Find the unit tangent vector \( T(t) \) and find a set of parametric equations for the line tangent to the space curve at point \( P \). \[ r(t)=\langle 6 \cos t, 6 \sin t, 7\rangle, p\left(\frac{6}{\sqrt{2}}, \frac{6}{\sqrt{2}}, 7\right) \]
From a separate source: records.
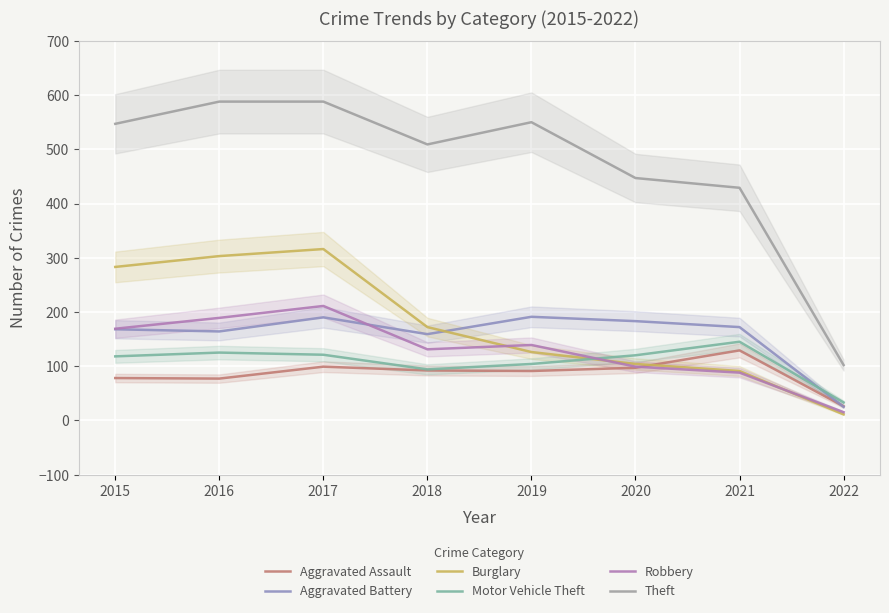

What is the minimum value shown in the chart?

11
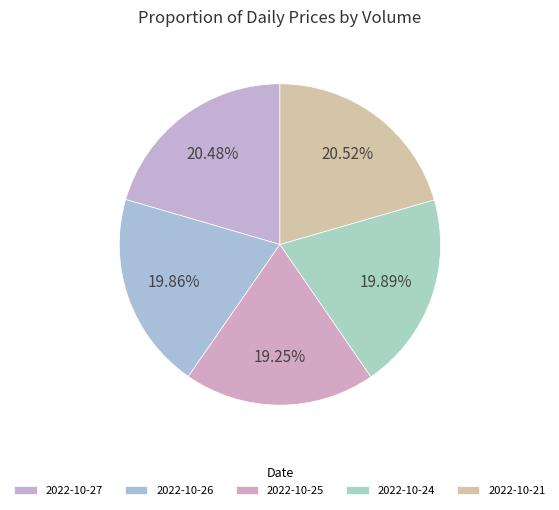

How many segments does this pie chart have?

5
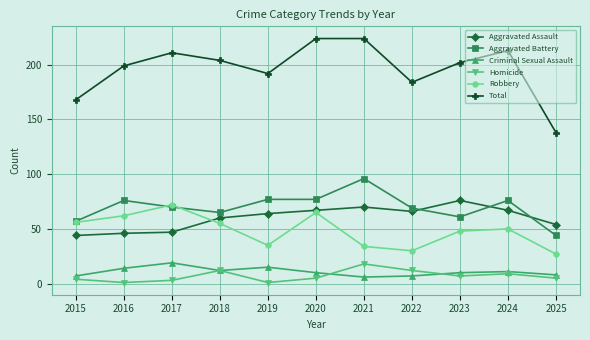

What is the value of the Total point at the 2nd from the left?

199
To find the unit tangent vector \( T(t) \) and the parametric equations for the line tangent to the space curve at point \( P \), we first need to compute the derivative of the position vector \( r(t) \). 1. **Calculate the derivative \( r'(t) \)**: \[ r(t) = \langle 6 \cos t, 6 \sin t, 7 \rangle \] \[ r'(t) = \langle -6 \sin t, 6 \cos t, 0 \rangle \] 2. **Find \( t \) at point \( P \)**: The coordinates of point \( P \) are \( \left(\frac{6}{\sqrt{2}}, \frac{6}{\sqrt{2}}, 7\right) \). - We can see that: \[ 6 \cos t = \frac{6}{\sqrt{2}} \Rightarrow \cos t = \frac{1}{\sqrt{2}} \Rightarrow t = \frac{\pi}{4} \text{ or } t = \frac{7\pi}{4} \] \[ 6 \sin t = \frac{6}{\sqrt{2}} \Rightarrow \sin t = \frac{1}{\sqrt{2}} \] - The angle \( t = \frac{\pi}{4} \) satisfies both conditions. 3. **Evaluate \( r'(t) \) at \( t = \frac{\pi}{4} \)**: \[ r'\left(\frac{\pi}{4}\right) = \langle -6 \sin\left(\frac{\pi}{4}\right), 6 \cos\left(\frac{\pi}{4}\right), 0 \rangle = \langle -6 \cdot \frac{1}{\sqrt{2}}, 6 \cdot \frac{1}{\sqrt{2}}, 0 \rangle = \langle -\frac{6}{\sqrt{2}}, \frac{6}{\sqrt{2}}, 0 \rangle \] 4. **Calculate the unit tangent vector \( T(t) \)**: The unit tangent vector is given by normalizing \( r'(t) \): \[ \| r'(\frac{\pi}{4}) \| = \sqrt{\left(-\frac{6}{\sqrt{2}}\right)^2 + \left(\frac{6}{\sqrt{2}}\right)^2 + 0^2} = \sqrt{2 \cdot \left(\frac{6^2}{2}\right)} = 6 \] Therefore, \[ T\left(\frac{\pi}{4}\right) = \frac{1}{6} \langle -\frac{6}{\sqrt{2}}, \frac{6}{\sqrt{2}}, 0 \rangle = \langle -\frac{1}{\sqrt{2}}, \frac{1}{\sqrt{2}}, 0 \rangle \] 5. **Set up the parametric equations for the tangent line at \( P \)**: The parametric equation for the tangent line at point \( P \) is: \[ L(s) = P + s T\left(\frac{\pi}{4}\right) \] where \( P = \left(\frac{6}{\sqrt{2}}, \frac{6}{\sqrt{2}}, 7\right) \) and \( T\left(\frac{\pi}{4}\right) = \langle -\frac{1}{\sqrt{2}}, \frac{1}{\sqrt{2}}, 0 \rangle \). Hence: \[ x(s) = \frac{6}{\sqrt{2}} - \frac{s}{\sqrt{2}}, \] \[ y(s) = \frac{6}{\sqrt{2}} + \frac{s}{\sqrt{2}}, \] \[ z(s) = 7. \] In summary, the unit tangent vector at \( P \) is \( T\left(\frac{\pi}{4}\right) = \langle -\frac{1}{\sqrt{2}}, \frac{1}{\sqrt{2}}, 0 \rangle \), and the parametric equations for the tangent line are: \[ x(s) = \frac{6}{\sqrt{2}} - \frac{s}{\sqrt{2}}, \quad y(s)